Das verzankte Europa setzt auf die Vernunft in Nahost

Brüssel · Der Satz gehörte am Beginn der Flüchtlingskrise zum Standard-Repertoire jedes Politikers: Wir müssen die Ursachen der Flucht bekämpfen. Doch der politische Alltag der Außenminister offenbart an jedem Tag neu, wie schwer, vielleicht sogar derzeit unmöglich, dieses Ziel zu erreichen ist.

Denn das syrische Problem heißt nicht nur Al-Assad. Es heißt auch Türkei, Iran, Saudi-Arabien, Libyen. Zu viele Mächte und instabile Führungen kochen vor Ort ihr eigenes Süppchen. Die Zahl derer, denen etwas am humanitären Schicksal der Opfer liegt, ist gering.

Und der Ton in der EU wird immer schärfer. Die Außenminister der 28 EU-Mitgliedstaaten waren gestern zu ihrer Ratssitzung noch gar nicht richtig in Brüssel angekommen, da gab es schon die erste verbale Ohrfeige für Bundeskanzlerin Angela Merkel vom österreichischen Außenminister Sebastian Kurz: "Weder die Einladungs- noch die Willkommenspolitik ist die richtige Antwort auf die Flüchtlingskrise", sagte der 29-jährige Chefdiplomat. Und damit der Satz nicht ungehört verklingt, schob Kurz noch eine Drohung nach: Die Alpenrepublik habe im vergangenen Jahr rund 90 000 Asylbewerber aufgenommen. Wien behalte sich nach einer internen Konferenz mit den Vertretern der Regionen am 20. Januar eine Verschärfung der Grenzkontrollen vor, "sollte sich keine europäische Lösung abzeichnen". Scharfe Worte richtete der Wiener Diplomat auch an Griechenland, dem er vorhielt, sich nicht an gemeinsame Absprachen in Brüssel zu halten. "Einige Staaten scheinen ganz zufrieden zu sein, wenn sie die Menschen einfach Richtung Westen weiterziehen lassen."

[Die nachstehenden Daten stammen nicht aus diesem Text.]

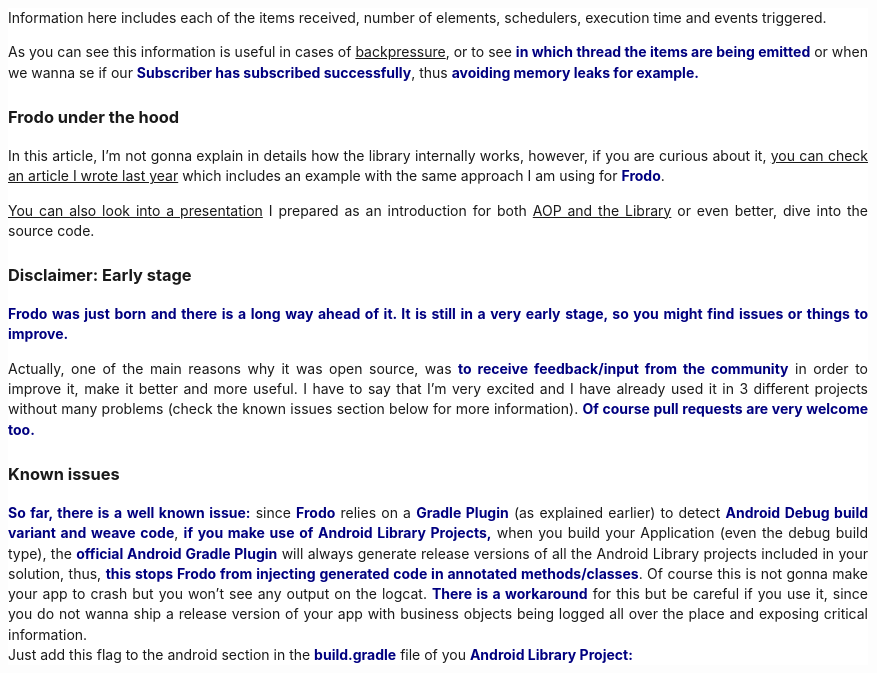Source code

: <p style="text-align: justify;">
  Information here includes each of the items received, number of elements, schedulers, execution time and events triggered.
</p>

<p style="text-align: justify;">
  As you can see this information is useful in cases of <a href="https://github.com/ReactiveX/RxJava/wiki/Backpressure" target="_blank">backpressure</a>, or to see <strong><span style="color: #000080;">in which thread the items are being emitted</span></strong> or when we wanna se if our <strong><span style="color: #000080;">Subscriber has subscribed successfully</span></strong>, thus <strong><span style="color: #000080;">avoiding memory leaks for example.</span></strong>
</p>

### Frodo under the hood

<p style="text-align: justify;">
  In this article, I&#8217;m not gonna explain in details how the library internally works, however, if you are curious about it, <a href="http://fernandocejas.com/2014/08/03/aspect-oriented-programming-in-android/" target="_blank">you can check an article I wrote last year</a> which includes an example with the same approach I am using for <span style="color: #000080;"><strong>Frodo</strong></span>.
</p>

<p style="text-align: justify;">
  <a href="https://speakerdeck.com/android10/android-aspect-oriented-programming" target="_blank">You can also look into a presentation</a> I prepared as an introduction for both <a href="https://speakerdeck.com/android10/android-aspect-oriented-programming" target="_blank">AOP and the Library</a> or even better, dive into the source code.
</p>

### Disclaimer: Early stage

<p style="text-align: justify;">
  <span style="color: #000080;"><strong>Frodo was just born and there is a long way ahead of it. It is still in a very early stage, so you might find issues or things to improve.</strong></span>
</p>

<p style="text-align: justify;">
  Actually, one of the main reasons why it was open source, was <strong><span style="color: #000080;">to receive feedback/input from the community</span></strong> in order to improve it, make it better and more useful. I have to say that I&#8217;m very excited and I have already used it in 3 different projects without many problems (check the known issues section below for more information). <strong><span style="color: #000080;">Of course pull requests are very welcome too.</span></strong>
</p>

### Known issues

<p style="text-align: justify;">
  <span style="color: #000080;"><strong>So far, there is a well known issue:</strong></span> since <span style="color: #000080;"><strong>Frodo</strong></span> relies on a <strong><span style="color: #000080;">Gradle Plugin</span></strong> (as explained earlier) to detect <span style="color: #000080;"><strong>Android Debug build variant and weave code</strong></span>, <span style="color: #000080;"><strong>if you make use of Android Library Projects,</strong></span> when you build your Application (even the debug build type), the <span style="color: #000080;"><strong>official Android Gradle Plugin</strong></span> will always generate release versions of all the Android Library projects included in your solution, thus, <span style="color: #000080;"><strong>this stops Frodo from injecting generated code in annotated methods/classes</strong></span>. Of course this is not gonna make your app to crash but you won&#8217;t see any output on the logcat. <span style="color: #000080;"><strong>There is a workaround</strong> </span>for this but be careful if you use it, since you do not wanna ship a release version of your app with business objects being logged all over the place and exposing critical information.<br /> Just add this flag to the android section in the <strong><span style="color: #000080;">build.gradle</span></strong> file of you <strong><span style="color: #000080;">Android Library Project:</span></strong>
</p>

Da sich die EU-Mitglieder weiter uneinig sind, wer nun künftig wie viele Flüchtlinge aufnehmen wird, setzen alle ihre Hoffnungen auf die Vernunft in der Region: auf die Verhandlungen über die Zukunft Syriens sowie Hilfen für die Nachbarn, um die Migration zu drosseln. Die EU erwägt nun ein wichtiges Signal Richtung Jordanien. Es geht um Geld, aber wohl auch um einen bevorzugten Zugang der jordanischen Firmen zum europäischen Markt. "Wir denken über indirekte Wirtschaftshilfe nach", bestätigte ein hoher EU-Diplomat. Doch das größte Problem besteht offenbar nach wie vor in der Gemengelage vor Ort. Eigentlich hatte man in Brüssel darauf gehofft, die Teheraner Führung nach dem Durchbruch bei den Atom-Verhandlungen stärker auf die Verhandlungslinie der Europäer zu bringen. Doch es gibt einen tief greifenden Konflikt zwischen Iran und Saudi-Arabien: Während die Mullahs als wichtigste Partner des syrischen Diktators Baschar al-Assad gelten, haben sich die Saudis auf die Seite der Rebellen geschlagen, die den Diktator auf jeden Fall stürzen wollen. Hinzu kommen Befürchtungen, dass Teheran nach dem Wegfall der Sanktionen viel frisches Geld in die Rüstung stecken könnte. Wie diese beiden Regionalmächte, die man für eine Lösung in Syrien und der Flüchtlingsfrage braucht, in eine Koalition eingebunden werden können, war auch gestern bei den Außenministern nicht erkennbar.

Die Menschen, die vor diesen Reibereien, den Kämpfen, dem alltäglichen Tod und den Terroristen des sogenannten Islamischen Staates ihr Leben zu retten versuchen, scheinen für die Machthaber der Region nur eine untergeordnete Rolle zu spielen. Doch an diesen führt bei der Lösung der Krise kein Weg vorbei.